= Requirement =
In the review of the Peppers property at Tekapo, what did the room rate include besides the accommodation?

= Text segment =
◇ ◇ ◇ ◇ ◇ ◇ ◇
A beacon of building beauty it is not, and it’s also worth pointing out that, quite apart from the subjective reaction to the look of the place, this is another example of a marketing department not really having any idea what it’s being tasked to sell. Or perhaps, once again, some enthusiastic but inexperienced copywriter, overseen by a less-than-conscientious manager, has been allowed to liberally use this word ‘Resort’ without actually having a clue what the word means.

In this particular case however, it seems startling that no-one in authority in the Peppers organisation hasn’t stopped and thought, actually, you know what, this Peppers Resort we’re developing over at Tekapo: well, actually, it’s not a resort at all. It’s some villas and apartments with a restaurant. We’re not digging a pool. We haven’t got a gym. There’s no spa. We haven’t got room for a shop. There’s no grass in the budget for a golf course. In fact, basically, it’s a top-notch motel with cooking facilities.

But no, no-one said that and heaven help holidaymakers who don’t delve too deeply into the listed amenities and make the mistake of assuming that this ‘resort’ might follow any kind of internationally-accepted level of facility provision. Not even John would keep folks interested for more than a few hours; I do hope that no-one’s booked in for a week.

Back to the good points however, and the fact that these luxurious accommodations not only came at a good rate, but that rate included a dining credit for the on-site restaurant.

And, just for a moment, another not-so-good one when, having checked in and been given our not-terribly-professional ink-jet printed dining credit slips of scissor-cut A4, I get a call from the office to say that we haven’t paid. It transpires that Stella Resorts, the company somewhere behind the sales and marketing of Peppers, have conspired to mess up their own darkly-prehistoric payment system, which demands oddly-calculated deposits and residual balances, which cannot be combined into a full pre-pay or merely guaranteed with a credit card to settle on departure as, oh, most of the rest of the World manages.

Having seen the relevant confirmatory credit card statements already, and being comfortably ensconced in our comfortable villas, the embarrassed sounding lady on the phone was politely advised that we had indeed paid, were here, were going nowhere and that she could fight her employer’s luddite administrative policies without further recourse to me. And then I had a lovely bath.



Dinner in the main building’s restaurant is a pleasant though brightly-lit affair, with equally bright and friendly service from the mostly sub-continental staff. The menu is far from extravagant but nicely judged in its coverage of meat and fish, fowl and vegetarian and the quality of ingredients and preparation well above what might be expected from the location and volume of business.
◇ ◇ ◇ ◇ ◇ ◇ ◇
Collection entries:
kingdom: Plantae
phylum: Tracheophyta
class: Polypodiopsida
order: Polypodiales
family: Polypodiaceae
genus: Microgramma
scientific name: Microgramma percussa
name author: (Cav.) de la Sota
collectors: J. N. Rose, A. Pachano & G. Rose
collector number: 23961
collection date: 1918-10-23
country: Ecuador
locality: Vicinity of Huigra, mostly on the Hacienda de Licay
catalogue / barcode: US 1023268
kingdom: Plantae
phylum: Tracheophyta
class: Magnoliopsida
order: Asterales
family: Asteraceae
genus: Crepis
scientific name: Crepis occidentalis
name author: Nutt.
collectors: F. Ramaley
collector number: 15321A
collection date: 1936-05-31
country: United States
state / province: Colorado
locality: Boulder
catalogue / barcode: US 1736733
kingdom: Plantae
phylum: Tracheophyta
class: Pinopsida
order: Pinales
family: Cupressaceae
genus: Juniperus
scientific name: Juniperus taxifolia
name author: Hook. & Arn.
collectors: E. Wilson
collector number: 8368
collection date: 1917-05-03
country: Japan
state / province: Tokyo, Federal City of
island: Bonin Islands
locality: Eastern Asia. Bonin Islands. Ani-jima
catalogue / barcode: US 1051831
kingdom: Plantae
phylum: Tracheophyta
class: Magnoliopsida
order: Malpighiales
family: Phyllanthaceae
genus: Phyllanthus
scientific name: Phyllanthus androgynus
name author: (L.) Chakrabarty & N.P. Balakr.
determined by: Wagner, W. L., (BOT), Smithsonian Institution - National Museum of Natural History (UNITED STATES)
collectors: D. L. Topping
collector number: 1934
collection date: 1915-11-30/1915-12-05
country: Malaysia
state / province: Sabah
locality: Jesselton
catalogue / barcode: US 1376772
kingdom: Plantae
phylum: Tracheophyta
◇ ◇ ◇ ◇ ◇ ◇ ◇
= In response =
A dining credit for the on-site restaurant.